The argument made for Obi-Wan Kenobi’s lack of a nod to Satine doesn’t quite work with The Mandalorian—a show so obsessed with the legacy of Clone Wars and other aspects of Star Wars that references are more than just Easter eggs, but vital elements of its storytelling. You can’t say it’d be difficult to onboard viewers who haven’t seen the animated series when the show has successfully lead to the likes of Bo-Katan and Ahsoka Tano wandering about the galaxy like it’s nobody’s business. Neither does, really, the argument that Bo-Katan would have no need to mention her sister or her passing—even with roughly 30 years between Clone Wars and The Mandalorian—considering season three saw her going through the same struggles her sister did trying to lead her people down a new path. Especially so as we slowly but surely saw Bo-Katan open up her past to the people around her.

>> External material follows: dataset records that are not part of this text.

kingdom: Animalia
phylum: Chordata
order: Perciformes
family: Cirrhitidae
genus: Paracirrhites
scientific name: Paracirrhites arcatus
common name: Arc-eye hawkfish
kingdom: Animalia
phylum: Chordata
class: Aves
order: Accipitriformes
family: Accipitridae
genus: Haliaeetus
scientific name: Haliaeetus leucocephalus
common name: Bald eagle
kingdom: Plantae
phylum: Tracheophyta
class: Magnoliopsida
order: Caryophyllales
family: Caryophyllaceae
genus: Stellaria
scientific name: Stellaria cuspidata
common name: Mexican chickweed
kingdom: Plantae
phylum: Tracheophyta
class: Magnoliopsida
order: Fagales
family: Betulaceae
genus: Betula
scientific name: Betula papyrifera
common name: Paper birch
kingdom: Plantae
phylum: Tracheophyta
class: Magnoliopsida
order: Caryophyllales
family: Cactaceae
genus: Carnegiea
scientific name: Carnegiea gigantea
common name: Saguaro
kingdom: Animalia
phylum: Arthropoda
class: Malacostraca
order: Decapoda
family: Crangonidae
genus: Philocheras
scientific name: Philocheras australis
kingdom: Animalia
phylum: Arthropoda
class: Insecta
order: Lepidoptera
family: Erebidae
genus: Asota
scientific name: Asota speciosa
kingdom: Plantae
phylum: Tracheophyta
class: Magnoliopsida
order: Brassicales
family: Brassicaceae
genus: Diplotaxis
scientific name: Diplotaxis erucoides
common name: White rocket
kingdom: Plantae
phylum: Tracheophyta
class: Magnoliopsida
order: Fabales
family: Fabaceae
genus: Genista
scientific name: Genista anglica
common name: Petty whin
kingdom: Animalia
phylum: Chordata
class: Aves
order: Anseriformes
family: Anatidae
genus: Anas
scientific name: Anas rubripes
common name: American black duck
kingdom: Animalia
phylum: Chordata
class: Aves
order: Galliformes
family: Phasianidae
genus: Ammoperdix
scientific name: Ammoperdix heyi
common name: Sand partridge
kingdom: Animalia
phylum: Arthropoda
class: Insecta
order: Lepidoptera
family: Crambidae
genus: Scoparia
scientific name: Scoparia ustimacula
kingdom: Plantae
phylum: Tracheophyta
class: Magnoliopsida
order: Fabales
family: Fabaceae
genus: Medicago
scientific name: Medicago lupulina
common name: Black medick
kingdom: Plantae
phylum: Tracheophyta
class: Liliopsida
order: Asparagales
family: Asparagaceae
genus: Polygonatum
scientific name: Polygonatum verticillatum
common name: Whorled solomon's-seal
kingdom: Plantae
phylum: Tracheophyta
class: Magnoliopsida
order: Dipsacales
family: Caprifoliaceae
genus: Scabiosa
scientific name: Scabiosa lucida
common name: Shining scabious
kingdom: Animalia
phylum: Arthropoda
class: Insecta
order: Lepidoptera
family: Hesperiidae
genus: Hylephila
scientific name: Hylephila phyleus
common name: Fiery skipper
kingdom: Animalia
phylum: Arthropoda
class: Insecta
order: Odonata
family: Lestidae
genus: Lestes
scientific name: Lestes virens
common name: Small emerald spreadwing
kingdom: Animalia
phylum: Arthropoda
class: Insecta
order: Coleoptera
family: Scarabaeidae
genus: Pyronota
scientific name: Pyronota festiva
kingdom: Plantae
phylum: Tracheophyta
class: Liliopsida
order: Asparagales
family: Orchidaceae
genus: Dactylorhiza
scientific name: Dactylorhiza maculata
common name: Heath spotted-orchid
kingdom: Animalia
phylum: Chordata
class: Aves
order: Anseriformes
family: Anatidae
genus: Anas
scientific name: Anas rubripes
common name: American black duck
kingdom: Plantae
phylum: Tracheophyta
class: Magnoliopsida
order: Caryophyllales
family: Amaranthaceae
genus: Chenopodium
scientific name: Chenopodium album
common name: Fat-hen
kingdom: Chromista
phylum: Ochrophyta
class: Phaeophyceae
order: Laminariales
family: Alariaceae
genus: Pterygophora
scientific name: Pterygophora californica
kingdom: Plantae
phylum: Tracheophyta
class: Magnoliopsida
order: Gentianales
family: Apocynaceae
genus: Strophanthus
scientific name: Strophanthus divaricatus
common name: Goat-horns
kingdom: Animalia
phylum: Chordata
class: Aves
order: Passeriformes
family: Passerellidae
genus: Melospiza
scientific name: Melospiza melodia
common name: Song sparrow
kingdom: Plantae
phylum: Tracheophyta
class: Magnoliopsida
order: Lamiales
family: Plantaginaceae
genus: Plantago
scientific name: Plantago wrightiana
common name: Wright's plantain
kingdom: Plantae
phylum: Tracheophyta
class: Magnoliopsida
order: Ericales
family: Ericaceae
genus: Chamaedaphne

Perhaps it is just an attempt to move on from what Clone Wars envisioned for the Mandalorians—a retcon of expanded universe interpretations that was so severe, and at the time of its airing so controversial, one author, Karen Traviss, quit working with Lucasfilm after the show’s pacifist Mandalorians overrode her portrayal of them as a warrior culture in the Republic Commando novels. For important as it was at the time of Clone Wars, the move back to portraying Mandalorians as the honor-bound, militaristically minded culture they had been in years of EU storytelling prior to Clone Wars has once again made that the de facto version of the Mandalorians in the eyes of mainstream Star Wars fans. There are simply far fewer people who have seen Clone Wars than there are people who watch The Mandalorian, despite their intense connections to each other as texts at this point. So why bother?
Because for The Mandalorian it just didn’t make sense from a character perspective that Bo wouldn’t at least invoke or acknowledge her parallels to her sister this season. She is arguably one of the most narratively rich characters on the show right now, but The Mandalorian has struggled with giving some of its characters an effective emotional hook (beyond Din and Grogu being cute together), and Bo-Katan’s complete lack of acknowledgement of Satine just feels bizarre. But that’s an issue The Mandalorian has long faced—whether it craves referential material as a way to spit infodumps at you over coherent storytelling, or makes references and familiar characters more important to the story than the show’s own protagonist, the series’ approach to Star Wars canon has always been a little up and down.
It didn’t have to be a name drop, it didn’t have to be a regurgitated wiki entry—it just needed to be something, to inject a little heart into the story of a character the show was, and still is, clearly fascinated with. And yet Satine remains seemingly lost to Star Wars history, consigned to fleeting nods in ancillary material, her moment in its story dwindling the further and further we pull away from Clone Wars’ impact. Perhaps, for once in a galaxy far, far away, at this point it’s better to let things left unsaid.